What was I to do about the inevitable lexical difficulties and obscure passages? These occur in prodigious numbers in contemporary works and were bound to reach astronomical proportions in a work that is four hundred years old. As I’ve said, normally when I translate I dig through countless dictionaries and other kinds of references—most recently Google—for the meaning of words I don’t know, and then my usual practice is to talk with those kind, patient, and generous friends who are from the same country as the author, and preferably from the same region within the country. As a last step in my lexical searches, I generally consult with the original writer, not for the translation of a word or phrase but for clarification of his or her intention and meaning. But Don Quixote clearly was a different matter: none of my friends came from the Spain of the early seventeenth century, and short of channeling, I had no way to consult with Cervantes. I was, I told myself in a tremulous voice, fervently wishing it were otherwise, completely on my own.

Two things came to my immediate rescue: the first was Martín de Riquer’s informative notes in the Spanish edition of the book I used for the translation (I told García Márquez, whose Living to Tell the Tale I worked on immediately after Don Quixote, that Cervantes was easier to translate than he was because at least in a text by Cervantes there were notes at the bottom of the page). Riquer’s editorial comments shed light on countless historical, geographical, literary, and mythical references, which I think tend to be more obscure for a modern reader than individual lexical items. Throughout his edition, Riquer takes on particularly problematic words by comparing their renderings in the earliest translations of Don Quixote into English, French, and Italian, and I have always found this—one language helping to explicate another—especially illuminating. The second piece of invaluable assistance came from an old friend, the Mexican writer Homero Aridjis, who sent me a photocopy of a dictionary he had found in Holland when he was a diplomat there: a seventeenth-century Spanish-English dictionary first published by a certain gentleman named Percivale, then enlarged by a professor of languages named Minsheu, and printed in London in 1623. The dictionary was immensely helpful at those dreadful times when a word was not to be found in María Moliner, or in the dictionary of the Real Academia, or in Simon and Schuster, Larousse, Collins, or Williams. I do not mean to suggest that there were no excruciatingly obscure or archaic phrases in Don Quixote—it has a lifetime supply of those—but despite all the difficulties I was fascinated to realize how constant and steady Spanish has remained over the centuries (as compared with English, for example), which meant that I could often use contemporary wordbooks to help shed light on a seventeenth-century text.

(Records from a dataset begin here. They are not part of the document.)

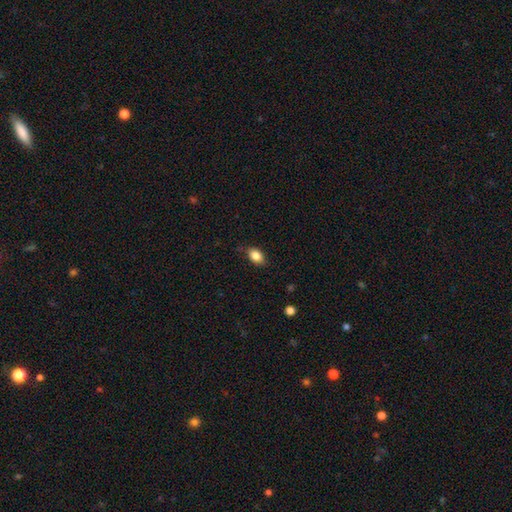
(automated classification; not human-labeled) Overall: smooth (86%). How rounded: in between (84%). Merging: none (81%).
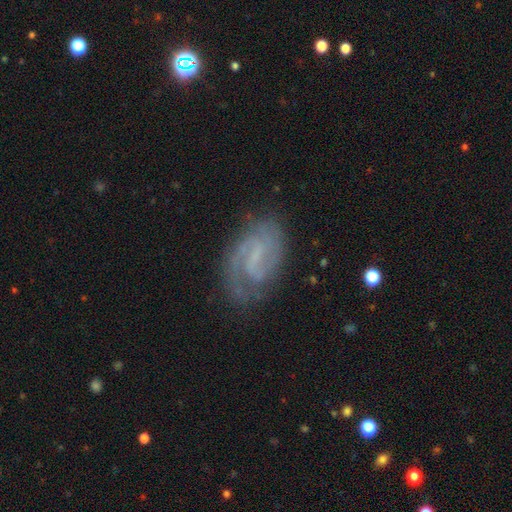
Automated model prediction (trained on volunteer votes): The model was most divided on "spiral winding": medium: 44%, tight: 38%, loose: 18%. Remaining: edge-on disk — no (97%); spiral arms — yes (93%); smooth or featured — featured or disk (80%); merging — none (72%); spiral arm count — 2 (66%); bar — weak (53%); bulge size — none (49%).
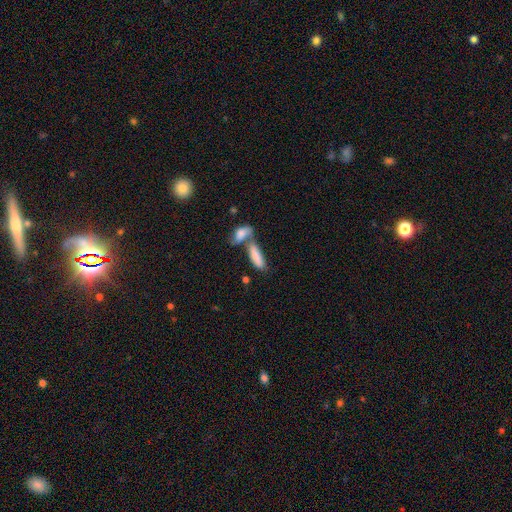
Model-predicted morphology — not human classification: Overall: smooth (76%). How rounded: in between (56%; cigar-shaped 42%). Merging: merger (51%; none 33%).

Thanks for the link, Denny!


  1. Reading the essay in its entirety, I found Grossman herself quite a writer. She quotes Flaubert’s “Language is like a cracked kettle on which we beat out tunes for bears to dance to, while all the time we long to move the stars to pity”, but it is quite obvious that, in addition to her great knowledge and assiduous research into the source text, it is her wonderful mastery of English that makes her into a translator able to take on great Spanish authors. I truly stand in awe of such people.

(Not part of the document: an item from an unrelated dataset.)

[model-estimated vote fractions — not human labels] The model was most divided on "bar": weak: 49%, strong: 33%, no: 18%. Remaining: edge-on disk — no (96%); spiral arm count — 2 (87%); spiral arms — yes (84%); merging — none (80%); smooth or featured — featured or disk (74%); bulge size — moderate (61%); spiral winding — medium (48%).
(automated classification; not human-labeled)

  2. That 1623 dictionary is in EEBO. Unfortunately, one pretty much needs a university to get access to it.

  3. In an article about Don Q, she uses “contemporary” to mean “present day”? What a twit.

  4. Oh, come now. Like it or not, that’s standard usage these days.

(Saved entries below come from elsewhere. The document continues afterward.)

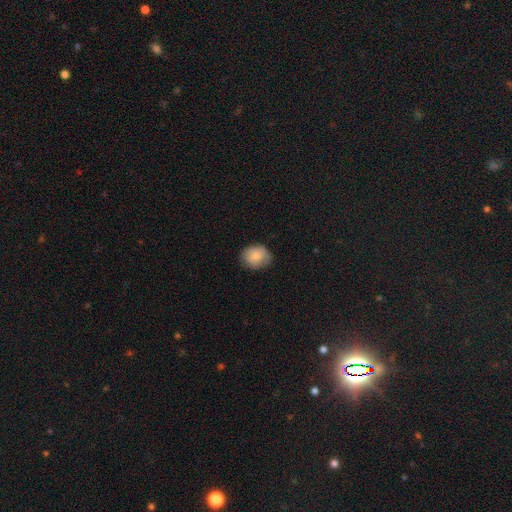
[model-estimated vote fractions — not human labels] Q: Smooth or featured?
A: smooth (80%); runner-up: featured or disk (13%)
Q: How rounded?
A: round (58%); runner-up: in between (41%)
Q: Merging?
A: none (76%); runner-up: minor disturbance (19%)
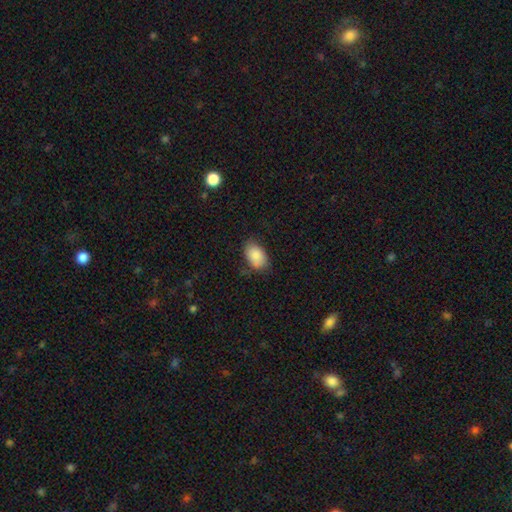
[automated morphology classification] A smooth galaxy with no disk features (86%) that is in between round and cigar-shaped (90%). Merging: none (69%).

  5. Jolly confusing, though. I never know which is meant.

  6. Other “twits,” according to MWDEU, include George Bernard Shaw and Aldous Huxley (not to mention the authors of A Dictionary of Contemporary American Usage (1957) and the Harper Dictionary of Contemporary Usage (1975)). “Present-day” has been the predominant use of contemporary for well over half a century now, so you’d think dearieme would be used to it already.

  7. Bernard Shaw was in some ways a twit.

  8. Bernard Shaw was in most ways a twit.

  9. John Emerson says

    “Present-day” has been the predominant use of contemporary for well over half a century now, so you’d think dearieme would be used to it already.
    Dearieme is at least a hundred and thirty years old, and no one knows how old he was when he was discoverd.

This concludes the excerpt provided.